During this time, the Sault Star ran ads for products like Cowan’s Nourishing Cocoa and Fruit-a-tives which were nutritional supplements that claimed to stave off the illness. People’s fears were rising and local drug stores were inundated with people looking for anything to protect themselves. By the end of the first week, 63 cases had been confirmed, with a death of a second individual, a young 14-year-old by the name Ivor Walter Sundstom.
One of the oddities with the disease was that it seemed to affect the young and strong, with no deaths reported in the newspaper of anyone over the age of 38 leading to suggestions that the older generation had been exposed at some earlier point and had built up immunity to the disease. By Oct. 19, the Board of Health had extended its ban on public meetings to include religious services as well. The Board of Health asked for a volunteer corps of nurses and accepted the aid of the Imperial Order Daughters of the Empire. The Knights of Columbus offered the board the use of their hall at 621 Albert St. E. as a hospital. However, in late October an announcement by Connaught Laboratories of the University of Toronto indicated that they had developed a vaccine and Sault Ste. Marie would receive 200 doses. In November, the disease began to wane and at a special meeting held on Nov. 7 it was reported that there had been 31 deaths. After Nov. 11, 1918, when the war was officially over the Sault saw a spike in 21 new cases, believed to be a result of everyone celebrating the end of the war.
On Nov. 27 the Board of Health began to discuss plans for lifting the ban on public gatherings. In December, it was reasserted that barbers, butchers, millinery and tailor’s shops, bar rooms, candy and cigar stores and all others stores except drug stores must be closed on Saturday evenings.

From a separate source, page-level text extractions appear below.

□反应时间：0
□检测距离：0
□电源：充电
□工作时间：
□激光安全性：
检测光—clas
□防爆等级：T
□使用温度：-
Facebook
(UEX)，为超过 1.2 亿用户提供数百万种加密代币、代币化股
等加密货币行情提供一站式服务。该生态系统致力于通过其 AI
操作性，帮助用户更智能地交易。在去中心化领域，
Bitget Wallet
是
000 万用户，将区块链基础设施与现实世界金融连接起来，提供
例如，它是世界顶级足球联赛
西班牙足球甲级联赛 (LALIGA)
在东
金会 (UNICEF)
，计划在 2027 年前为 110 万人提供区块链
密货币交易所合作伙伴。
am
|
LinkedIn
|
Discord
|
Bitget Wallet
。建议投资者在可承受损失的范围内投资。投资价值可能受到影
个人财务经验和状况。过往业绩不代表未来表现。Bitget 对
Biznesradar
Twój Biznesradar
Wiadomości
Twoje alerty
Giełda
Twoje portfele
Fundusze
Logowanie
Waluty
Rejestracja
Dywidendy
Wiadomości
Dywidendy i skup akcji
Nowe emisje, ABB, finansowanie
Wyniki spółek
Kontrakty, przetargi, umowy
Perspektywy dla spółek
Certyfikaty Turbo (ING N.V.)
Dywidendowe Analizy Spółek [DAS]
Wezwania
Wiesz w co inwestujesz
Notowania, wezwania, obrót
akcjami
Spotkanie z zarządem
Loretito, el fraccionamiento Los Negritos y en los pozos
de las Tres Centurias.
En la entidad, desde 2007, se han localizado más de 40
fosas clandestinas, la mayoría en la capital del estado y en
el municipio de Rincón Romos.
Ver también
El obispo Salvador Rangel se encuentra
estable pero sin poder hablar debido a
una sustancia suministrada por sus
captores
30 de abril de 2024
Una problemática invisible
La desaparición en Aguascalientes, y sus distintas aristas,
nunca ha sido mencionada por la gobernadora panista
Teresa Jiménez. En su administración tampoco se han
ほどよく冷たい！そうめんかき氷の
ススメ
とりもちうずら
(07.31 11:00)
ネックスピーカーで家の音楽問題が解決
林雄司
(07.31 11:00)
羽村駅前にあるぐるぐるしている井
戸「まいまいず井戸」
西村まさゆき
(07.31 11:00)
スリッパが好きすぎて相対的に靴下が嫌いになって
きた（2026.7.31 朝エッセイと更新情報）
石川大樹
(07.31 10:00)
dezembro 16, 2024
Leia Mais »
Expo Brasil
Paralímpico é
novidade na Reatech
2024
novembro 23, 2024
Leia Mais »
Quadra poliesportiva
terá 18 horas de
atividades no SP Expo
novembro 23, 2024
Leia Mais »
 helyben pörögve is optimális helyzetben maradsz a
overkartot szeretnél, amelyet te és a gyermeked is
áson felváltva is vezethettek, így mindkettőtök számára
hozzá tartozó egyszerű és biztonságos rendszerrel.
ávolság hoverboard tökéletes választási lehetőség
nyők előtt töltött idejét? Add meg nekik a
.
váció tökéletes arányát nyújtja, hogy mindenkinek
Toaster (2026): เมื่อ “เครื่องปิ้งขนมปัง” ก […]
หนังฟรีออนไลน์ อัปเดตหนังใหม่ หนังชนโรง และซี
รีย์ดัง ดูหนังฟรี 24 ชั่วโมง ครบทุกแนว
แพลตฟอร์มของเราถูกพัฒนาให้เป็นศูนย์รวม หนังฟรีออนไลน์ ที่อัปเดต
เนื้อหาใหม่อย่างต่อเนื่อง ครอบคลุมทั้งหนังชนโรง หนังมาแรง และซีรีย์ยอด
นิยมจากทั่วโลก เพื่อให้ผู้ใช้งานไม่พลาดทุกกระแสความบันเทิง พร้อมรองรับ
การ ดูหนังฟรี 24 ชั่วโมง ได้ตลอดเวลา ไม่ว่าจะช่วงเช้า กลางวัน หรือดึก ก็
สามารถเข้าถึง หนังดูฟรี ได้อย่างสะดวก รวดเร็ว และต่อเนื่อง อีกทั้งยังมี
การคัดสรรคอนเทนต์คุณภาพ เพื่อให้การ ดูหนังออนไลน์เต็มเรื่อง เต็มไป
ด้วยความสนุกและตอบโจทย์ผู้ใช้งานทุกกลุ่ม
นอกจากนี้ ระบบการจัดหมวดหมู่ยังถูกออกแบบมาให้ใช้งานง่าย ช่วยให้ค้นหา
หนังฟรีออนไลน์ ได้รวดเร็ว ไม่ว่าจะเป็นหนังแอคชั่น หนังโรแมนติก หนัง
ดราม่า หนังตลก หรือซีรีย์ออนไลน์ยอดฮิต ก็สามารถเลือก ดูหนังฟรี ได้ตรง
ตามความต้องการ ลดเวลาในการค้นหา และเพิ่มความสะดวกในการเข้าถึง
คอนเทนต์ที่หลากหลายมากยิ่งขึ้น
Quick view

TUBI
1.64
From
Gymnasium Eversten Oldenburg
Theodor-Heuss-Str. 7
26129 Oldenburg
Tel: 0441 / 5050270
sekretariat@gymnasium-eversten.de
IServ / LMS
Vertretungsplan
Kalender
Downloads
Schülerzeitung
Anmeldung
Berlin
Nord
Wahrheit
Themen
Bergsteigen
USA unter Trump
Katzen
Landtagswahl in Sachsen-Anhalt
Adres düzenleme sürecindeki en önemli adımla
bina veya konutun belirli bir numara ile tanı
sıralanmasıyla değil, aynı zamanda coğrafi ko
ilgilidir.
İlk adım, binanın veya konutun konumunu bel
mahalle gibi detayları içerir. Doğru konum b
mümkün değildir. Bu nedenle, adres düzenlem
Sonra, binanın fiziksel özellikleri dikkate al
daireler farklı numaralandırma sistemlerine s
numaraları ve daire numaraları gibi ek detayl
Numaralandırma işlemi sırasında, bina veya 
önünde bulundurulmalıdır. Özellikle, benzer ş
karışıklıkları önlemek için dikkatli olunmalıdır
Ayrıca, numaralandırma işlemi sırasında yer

Theatres hired a lawyer, Uriah McFadden, in early December to appear before Council to speak on behalf of the Orpheum, King and Duchess Theatres. He argued that the teachers and clergy were being compensated even though they were closed and pleaded to end the ban but the Board resisted his pleas. On Dec. 9 the Board of Health permitted ferry service to start again, although the Americans were not pleased with this decision since they felt that it put their citizens in danger.
The last reported death attributed to the Spanish Flu occurred on Dec. 10, a 22-year-old woman by the name of August Burmaster. The ban on public gatherings was completely lifted on Dec. 11, 1918, however they waited until the New Year to re-open the schools. There were still a few isolated cases that did arise after this date. Although the worst was over in Sault Ste. Marie, the flu continued in Ontario until the spring of 1919 with a total of 10,000 individuals dying. In 1940, Dr. McCaig referred to the epidemic “as the worst ever to affect the city.” In a Sault Star article from May 24, 1940, it was estimated that the death toll was 75 out of a total of 255 cases that had been reported. Significantly lower than the national average of one third of populations being affected, Sault Ste. Marie fared much better than other communities.
Despite the hardships (both economically and socially) that people experienced due to the ban, it was believed that the Board of Health’s swift actions and strict protocols are credited for limiting the impact of the epidemic in Sault Ste. Marie, possibly saving the lives of many of its citizens.